Cloud Run troubleshooting compendium: causes and fixes for start failures, 503/504, OOM (exit 137), cold starts, and deploy failures

Cloud Run errors, once you read the message correctly, narrow the cause almost uniquely. Conversely, tweaking settings "on a hunch" sinks you into a quagmire. This article organizes common production errors by the exact message in the official documentation and shows the cause and fix in the shortest path. It aims to let someone who "googled cloud run container failed to start" solve it and leave on that page.

For prevention so you don't hit them at the design stage, see the Cloud Run production-operations guide; for cold-start and cost optimization, the concurrency & billing guide.

First, diagnosis: a two-pronged logs and local reproduction

Before getting into individual errors, decide on the two things you do first for any problem.

# 1. リビジョンのログを見る（エラーの一次情報はここ）
gcloud run services logs read api --region asia-northeast1 --limit 100

# 2. ローカルで本番と同じ条件を再現する（PORTを注入して起動するか？）
docker run --rm -e PORT=8080 -p 8080:8080 \
  asia-northeast1-docker.pkg.dev/PROJECT_ID/app/api:TAG
# → http://localhost:8080 に到達できなければ、本番でも起動しない

"Does it start locally with -e PORT=8080" — this alone reproduces and solves most start-related errors at hand. Cloud Logging shows the app's stdout/stderr as-is, so if you emit structured logs, cause-tracing gets faster (observability design).

Error 1: Container failed to start (most frequent)

Container failed to start. Failed to start and then listen on the port defined by the PORT environment variable.

The most frequent error, appearing right after deploy. Cloud Run judged "I started the container, but it doesn't listen on $PORT."

Causes and fixes:

Not listening on $PORT at 0.0.0.0 (most common). Fixed to localhost/127.0.0.1, or the port is hardcoded.

# ✗ 悪い例：127.0.0.1 / ポート固定 → Cloud Runから到達できず起動失敗
uvicorn.run(app, host="127.0.0.1", port=3000)

# ✓ 正しい例：0.0.0.0 で、PORT環境変数を読む
import os
uvicorn.run(app, host="0.0.0.0", port=int(os.environ.get("PORT", "8080")))

Not built for 64-bit Linux. Prone to happen when using an image built locally on Apple Silicon (arm64) as-is.

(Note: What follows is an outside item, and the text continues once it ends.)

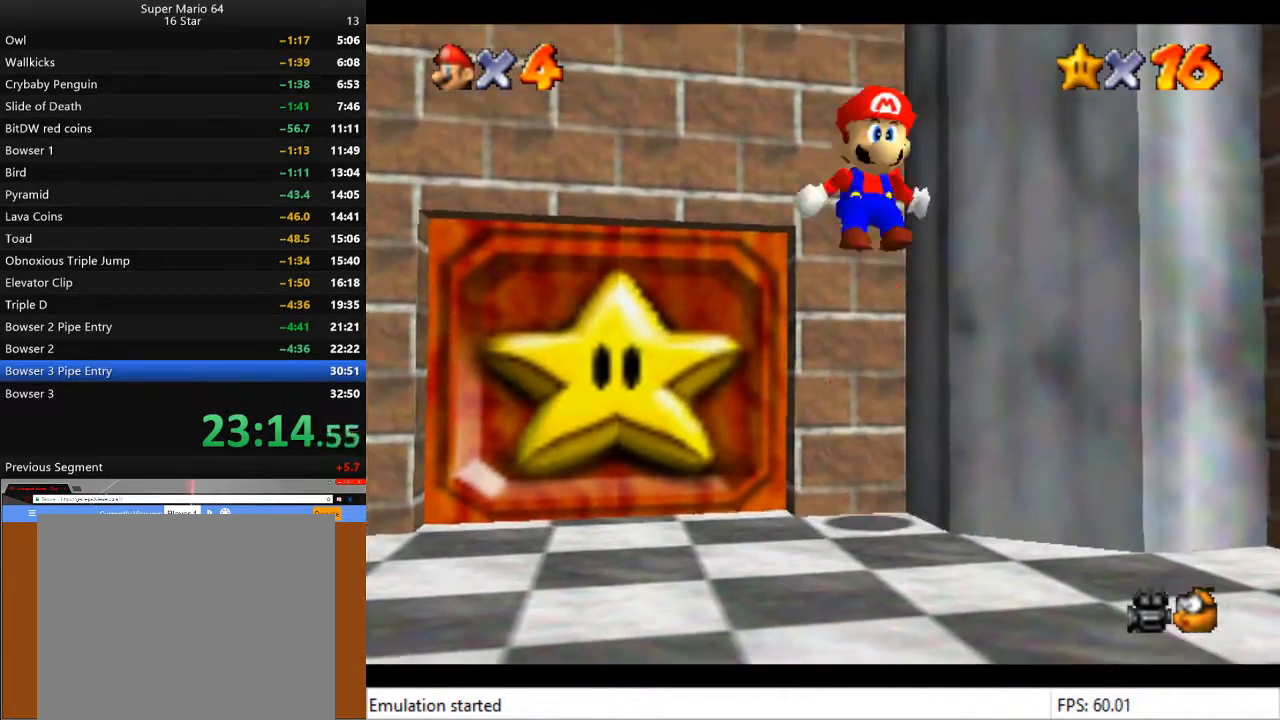
{"buttons": ["L2"], "left_stick": "up", "right_stick": "center", "events": []}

Build multi-arch, or specify --platform linux/amd64.

docker build --platform linux/amd64 -t IMAGE_URL .

The startup processing itself fails (waiting on a dependency-service connection at startup and timing out, an exception from missing config). Don't do heavy synchronous initialization or external connections in a blocking way at startup. Check whether an exception appears in the log. If startup is truly slow, widen the startup probe's failure_threshold × period_seconds.

Error 2: memory overrun / exit 137 (OOM)

... the container instance was found to be using too much memory and was terminated. (the container's exit code is 137)

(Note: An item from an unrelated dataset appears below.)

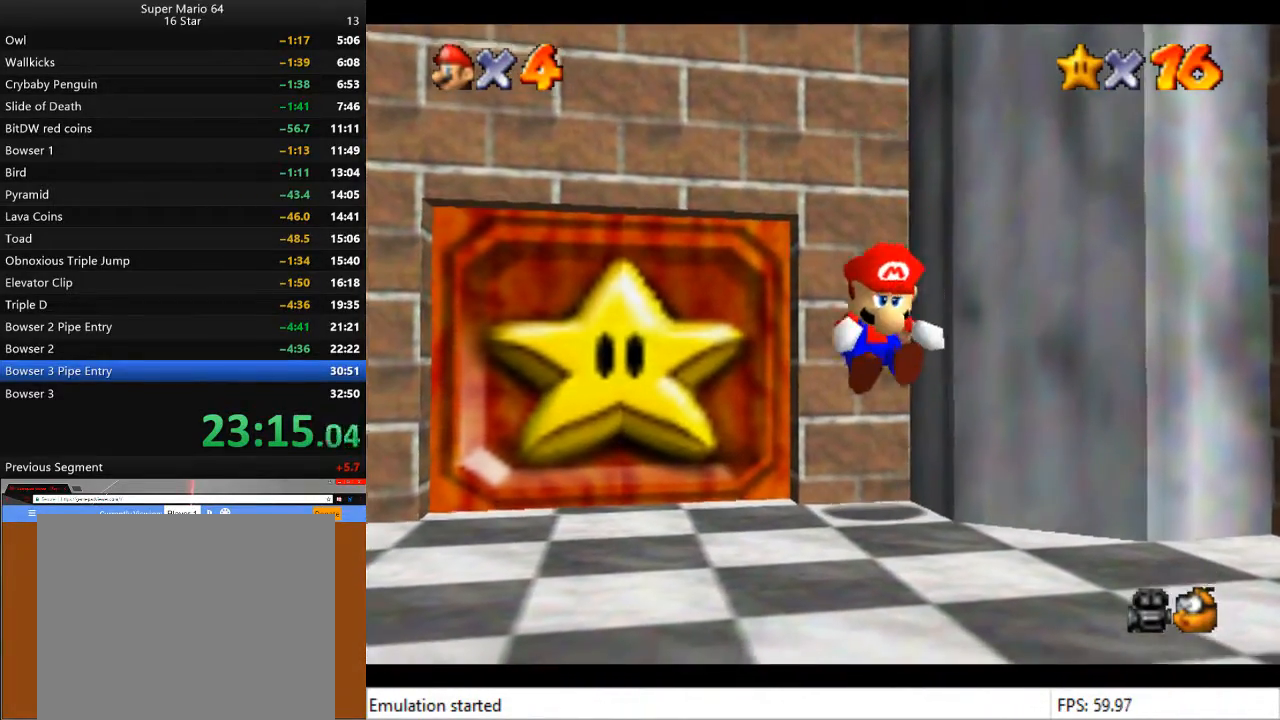
{"buttons": ["L2"], "left_stick": "up-left", "right_stick": "center", "events": [[33, "left_stick", "up-left"], [67, "CROSS", "down"], [133, "CROSS", "up"], [200, "CROSS", "down"], [300, "CROSS", "up"], [367, "CROSS", "down"], [433, "CROSS", "up"]]}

OOM-Killed for exceeding the allocated memory. Note that Cloud Run's writable file system is in-memory, so what you write eats memory.

Causes and fixes:

Insufficient memory allocation → increase it to match the peak (but blindly increasing raises cost; judge by metrics).

gcloud run services update api --region asia-northeast1 --memory 1Gi

Writes to the in-memory FS (large temp files, logging to local) → keep temporary data small, or stream to Cloud Storage. Logs to stdout, not files.
Memory leak (accumulation of connections/buffers) → fix the leak. Check whether you hold large objects between requests.

My malware scanner handled material up to 10GiB, so it scanned by streaming without buffering to avoid memory exhaustion. A design that "loads everything into memory before processing" is especially dangerous on serverless. Process large data by streaming.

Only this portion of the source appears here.